- The paper demonstrates that vanilla deep RL methods often generalize better than specialized algorithms across various training conditions.
- It proposes a benchmark comprising six environments, each with Deterministic, Random, and Extreme variants, to systematically evaluate generalization.
- Findings emphasize that incorporating environmental stochasticity during training significantly improves interpolation abilities in deep RL models.
Assessing Generalization in Deep Reinforcement Learning
Introduction
The paper "Assessing Generalization in Deep Reinforcement Learning" (1810.12282) addresses a significant limitation in deep reinforcement learning (RL): the ability of an agent to generalize beyond its training environment. While deep RL has showcased impressive results in various tasks, agents typically overfit to their training environments, thereby exhibiting poor performance in novel settings. The lack of a standardized benchmark for evaluating such generalization issues prompts this paper, which provides a new framework and empirical insights into the capabilities of different RL algorithms to generalize.
Problem Statement and Methodology
The aim of the paper is to systematically evaluate the generalization of deep RL algorithms. The authors emphasize two generalization modes: in-distribution, where test environments resemble those seen during training, and out-of-distribution, where test environments diverge from the training data. They propose a diverse set of environments and a standard protocol designed to highlight strengths and weaknesses in existing algorithms' generalization abilities.
The framework consists of six environments, three classical control problems, and three MuJoCo-based tasks, each with three versions: Deterministic (D), Random (R), and Extreme (E). These variations help analyze how algorithms perform under different types of environmental perturbations. The paper contrasts vanilla deep RL algorithms (A2C, PPO) with specialized schemes that claim to enhance generalization (EPOpt, RL2).
Experimentation and Results
The paper's experiments reveal several key findings. Interestingly, vanilla algorithms such as A2C and PPO often outperformed more complex strategies like EPOpt and RL2 across various metrics of generalization. Specifically, these simple algorithms showed notable interpolation abilities when agents were trained on diverse but related environmental configurations.
Figure 1: Schematic of the three versions of an environment.
Figure 2: MountainCar: heatmap of the rewards achieved by A2C with the FF architecture on DR and DE. The axes are the two environment parameters varied in R and E.

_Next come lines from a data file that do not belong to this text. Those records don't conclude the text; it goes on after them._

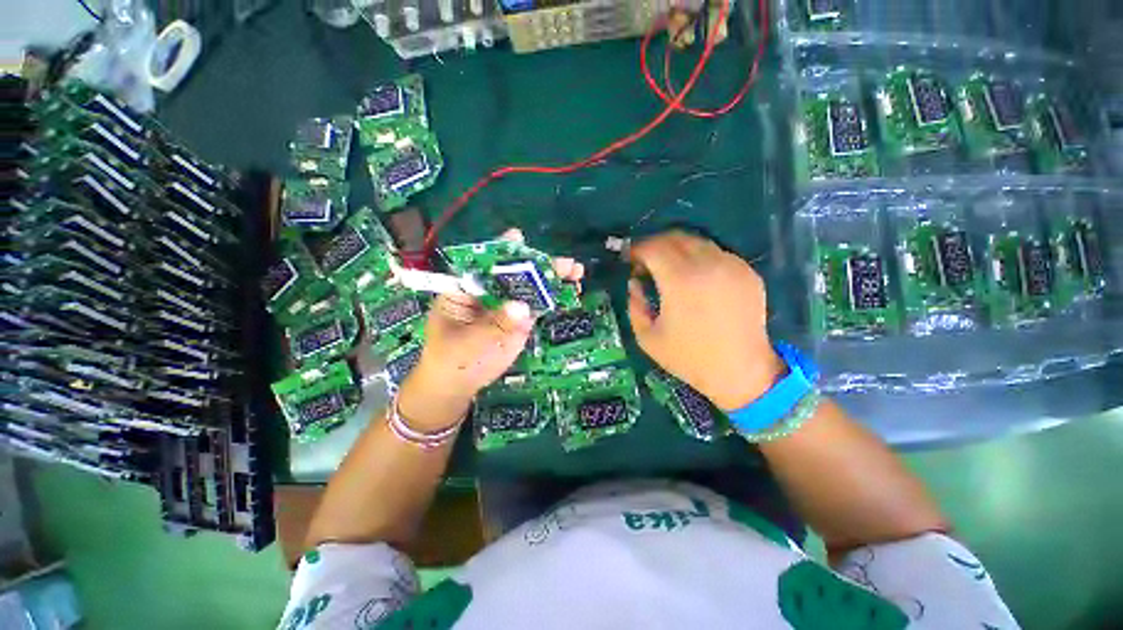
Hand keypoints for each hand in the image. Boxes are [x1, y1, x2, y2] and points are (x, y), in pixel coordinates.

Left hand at [398, 230, 583, 429]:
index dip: (501, 250)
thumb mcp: (468, 343)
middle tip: (564, 263)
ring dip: (552, 278)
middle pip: (513, 272)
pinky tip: (572, 290)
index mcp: (466, 289)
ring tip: (576, 272)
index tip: (518, 238)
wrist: (459, 384)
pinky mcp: (521, 319)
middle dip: (537, 264)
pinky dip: (554, 297)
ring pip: (530, 287)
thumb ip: (494, 325)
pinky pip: (538, 305)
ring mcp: (507, 305)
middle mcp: (489, 291)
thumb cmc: (452, 360)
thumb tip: (522, 308)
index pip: (483, 264)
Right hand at [626, 230, 783, 410]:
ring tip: (669, 268)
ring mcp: (732, 266)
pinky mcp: (748, 272)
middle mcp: (708, 265)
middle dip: (655, 245)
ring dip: (677, 249)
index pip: (653, 248)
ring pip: (697, 241)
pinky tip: (695, 278)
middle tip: (645, 262)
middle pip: (675, 237)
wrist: (740, 371)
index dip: (637, 249)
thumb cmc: (689, 358)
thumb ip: (634, 305)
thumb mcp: (647, 337)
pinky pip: (717, 253)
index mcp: (680, 281)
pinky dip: (699, 258)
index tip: (629, 259)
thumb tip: (634, 282)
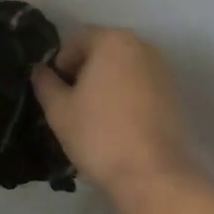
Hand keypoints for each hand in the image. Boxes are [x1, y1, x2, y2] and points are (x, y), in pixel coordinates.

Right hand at [31, 28, 192, 197]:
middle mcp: (141, 46)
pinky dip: (127, 95)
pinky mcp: (174, 92)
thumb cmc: (99, 135)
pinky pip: (141, 84)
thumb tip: (40, 70)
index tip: (57, 92)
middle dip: (84, 71)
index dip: (61, 64)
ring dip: (106, 83)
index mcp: (112, 41)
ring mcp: (162, 69)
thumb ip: (45, 83)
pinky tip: (119, 123)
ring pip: (123, 68)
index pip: (77, 39)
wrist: (152, 174)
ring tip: (95, 115)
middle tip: (73, 104)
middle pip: (102, 50)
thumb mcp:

In contrast, EPOpt demonstrated some degree of success in a subset of scenarios, particularly when combined with PPO and used in environments requiring continuous actions. RL2, however, struggled with training stability and data efficiency, often failing to deliver better generalization, which challenges prior claims about its adaptability.
Discussion
The results underscore an intriguing observation: the addition of environmental stochasticity during training can significantly enhance the baseline generalization capabilities of simple deep RL algorithms. This finding suggests that fundamental adjustments in training practices may offer substantial benefits over intricate algorithmic innovations.
The difficulty encountered by RL2 highlights important challenges in applying adaptive policies that rely heavily on recurrent architectures—issues that may benefit from exploring alternatives such as Temporal Convolution Networks for sequence modeling.
Practical Implications and Future Directions
This empirical assessment of generalization in deep RL proposes a reproducible benchmark that can serve as a catalyst for future research. The paper's insights suggest that prioritizing stochastic training environments could be a practical approach to improving an agent's generalization capabilities. Additionally, it advocates for further investigation into model-based RL, which may provide enriched representations of system dynamics that bolster generalization.
Figure 3: Pendulum: heatmap of the rewards achieved by A2C with the FF architecture on DR and DE. The axes are the two environment parameters varied in R and E.



Figure 4: Training curves for the PPO-based algorithms on CartPole, all three environment versions. Note that the decrease in mean episode reward at 10000 episodes in the two EPOpt-PPO plots is due to the fact that it transitions from being computed using all generated episodes (epsilon=1) to only the 10\% with lowest reward (epsilon=0.1).
Conclusion
This paper provides a significant contribution to the understanding of generalization in deep RL by demonstrating that "vanilla" approaches can often outperform specialized, complex algorithms in terms of generalization performance. It offers valuable insights into effective training methodologies and highlights new research avenues, emphasizing the importance of standardizing evaluation protocols to facilitate collective progress in the field.